My problem with many of these interpretations of ancient texts is not with the usefulness of the theories that they develop, but with the further claim that these extensions and applications of ancient philosophy somehow track the meaning of ancient texts, and show a genuine understanding of the views of those ancient authors. It is in this claim that I see an inability to really listen to the ancient philosophers in question. Perhaps, I'm guilty of some degree of lack of comprehension of the more modern authors I cite in the last paragraph, but I think that in each of these cases an ancient philosopher is in a unique position to track these distortions. Unlike more contemporary philosophers, a good ancient philosophy student is always aware that there is an ineliminable historical-linguistic element at play whenever we comment on an ancient text. We are aware of this because we all had to spend years studying ancient Greek and Latin, and whenever we go astray from ordinary Greek, there are classicists waiting in the wings of the theater to call us back to task. Further, the existence of the classicist side of the division means that textual proficiency is prized, and if someone brings forward an interpretation of Aristotle, there is often someone in the audience who can cite the Greek text from memory that contradicts it, often by page and line number. This means that a good practitioner of ancient philosophy does not have the luxury of ignoring the nuances of language, or the details of a text. We have to listen.

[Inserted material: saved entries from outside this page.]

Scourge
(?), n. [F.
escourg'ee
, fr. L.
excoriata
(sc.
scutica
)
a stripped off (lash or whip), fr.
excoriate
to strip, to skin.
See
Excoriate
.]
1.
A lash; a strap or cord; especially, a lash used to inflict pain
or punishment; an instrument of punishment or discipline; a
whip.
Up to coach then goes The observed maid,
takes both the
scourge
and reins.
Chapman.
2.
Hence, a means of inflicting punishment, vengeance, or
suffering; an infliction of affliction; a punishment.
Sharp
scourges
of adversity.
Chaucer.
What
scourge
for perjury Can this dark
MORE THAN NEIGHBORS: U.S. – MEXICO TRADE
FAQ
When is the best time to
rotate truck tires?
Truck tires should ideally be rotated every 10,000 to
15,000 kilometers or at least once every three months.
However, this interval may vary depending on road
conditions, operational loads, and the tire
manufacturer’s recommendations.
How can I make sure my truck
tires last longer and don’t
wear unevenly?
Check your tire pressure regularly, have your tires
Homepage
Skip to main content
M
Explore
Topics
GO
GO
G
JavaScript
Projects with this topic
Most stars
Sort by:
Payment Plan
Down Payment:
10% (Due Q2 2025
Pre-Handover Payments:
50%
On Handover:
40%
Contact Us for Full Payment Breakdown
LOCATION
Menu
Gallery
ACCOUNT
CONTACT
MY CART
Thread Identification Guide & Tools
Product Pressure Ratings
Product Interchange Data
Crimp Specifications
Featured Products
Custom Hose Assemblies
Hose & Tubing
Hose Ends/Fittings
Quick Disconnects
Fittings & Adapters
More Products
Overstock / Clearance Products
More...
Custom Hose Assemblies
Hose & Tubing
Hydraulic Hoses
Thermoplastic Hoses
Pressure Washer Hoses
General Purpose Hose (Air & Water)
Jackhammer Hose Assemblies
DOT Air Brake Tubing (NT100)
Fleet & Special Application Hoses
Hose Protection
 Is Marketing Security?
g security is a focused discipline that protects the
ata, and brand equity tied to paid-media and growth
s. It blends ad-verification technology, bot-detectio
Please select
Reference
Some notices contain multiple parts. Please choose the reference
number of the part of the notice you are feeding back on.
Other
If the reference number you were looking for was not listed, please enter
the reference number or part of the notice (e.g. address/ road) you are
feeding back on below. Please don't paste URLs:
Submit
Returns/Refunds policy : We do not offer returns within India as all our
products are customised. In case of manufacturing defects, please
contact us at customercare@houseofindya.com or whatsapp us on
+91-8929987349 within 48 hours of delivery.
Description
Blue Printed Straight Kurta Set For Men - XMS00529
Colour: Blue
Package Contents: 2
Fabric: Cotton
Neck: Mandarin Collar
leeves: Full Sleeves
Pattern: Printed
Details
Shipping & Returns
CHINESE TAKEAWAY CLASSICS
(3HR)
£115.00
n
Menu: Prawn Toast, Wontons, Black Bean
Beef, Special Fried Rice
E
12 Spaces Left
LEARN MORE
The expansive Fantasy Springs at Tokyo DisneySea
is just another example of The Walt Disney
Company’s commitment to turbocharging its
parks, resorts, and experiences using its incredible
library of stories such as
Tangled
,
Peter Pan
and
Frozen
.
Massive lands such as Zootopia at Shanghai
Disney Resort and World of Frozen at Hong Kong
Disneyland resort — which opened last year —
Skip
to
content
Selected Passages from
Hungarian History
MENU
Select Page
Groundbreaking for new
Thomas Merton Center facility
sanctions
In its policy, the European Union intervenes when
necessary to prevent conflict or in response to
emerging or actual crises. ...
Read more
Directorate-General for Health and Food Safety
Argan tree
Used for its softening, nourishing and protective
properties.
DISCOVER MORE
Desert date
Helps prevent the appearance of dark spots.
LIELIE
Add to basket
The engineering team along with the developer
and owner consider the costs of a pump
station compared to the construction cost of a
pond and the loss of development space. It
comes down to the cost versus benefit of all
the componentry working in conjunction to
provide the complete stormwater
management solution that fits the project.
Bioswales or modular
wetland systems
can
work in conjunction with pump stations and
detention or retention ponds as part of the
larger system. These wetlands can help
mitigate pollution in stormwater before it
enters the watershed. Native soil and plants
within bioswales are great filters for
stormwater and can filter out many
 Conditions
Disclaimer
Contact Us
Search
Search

Do you need to study ancient philosophy to develop this ability to listen? Of course not. Anyone who works very closely with a philosophical text or author can develop this ability. Anyone who reads the works of any other philosopher, or finds herself in a debate with another philosopher, or even in a debate with herself, should realize that she has to hone her ability to balance listening to the views of others with actively developing her own. What ancient philosophy does more than other enterprises is bring the contrast between listening and talking to the very forefront of the philosophical enterprise. 

And this is a point that is worth underscoring: learning to do ancient philosophy well is no different from learning to do philosophy well. And it is for this reason that ancient philosophy should never be blindly relegated to some historical fringe of the discipline of philosophy that merely collects the outmoded ideas of the past. Philosophy, just as Aristotle himself described the task on several occasions, is an active dialogue with the philosophers of the past. And as in any dialogue with another, there is an ethical imperative to try to understand the views of one's opponents as correctly, and in as philosophically rich a way, as you possibly can.

* * *

*OK, here's the joke from Ted Cohen's book:

Once a perverse young Jewish man in a small village in Poland enjoyed his role as apikoros. But after some time annoying his fellow villagers, he decided he needed to expand his talents, and so he took himself off to study with the man he had heard of as "the great apikoros of Warsaw." After arriving in Warsaw he found the man in question and followed him around for many days, observing what he did. Then he approached the man, saying, "I don't see that you are such a great apikoros. You observe the holidays, you attend shul, you keep a kosher house. I am already a better apikoros than you."
"Oh?" inquired the older man, "what do you do?"
The young man replied proudly, "I sneak treif into the butcher shop, I rearrange the pages of the siddur, I re-roll the Torah scrolls so that the wrong portions are read. Things like that."
"I see," said the older man. "Let me tell you: I'm an apikoros; you're a goy."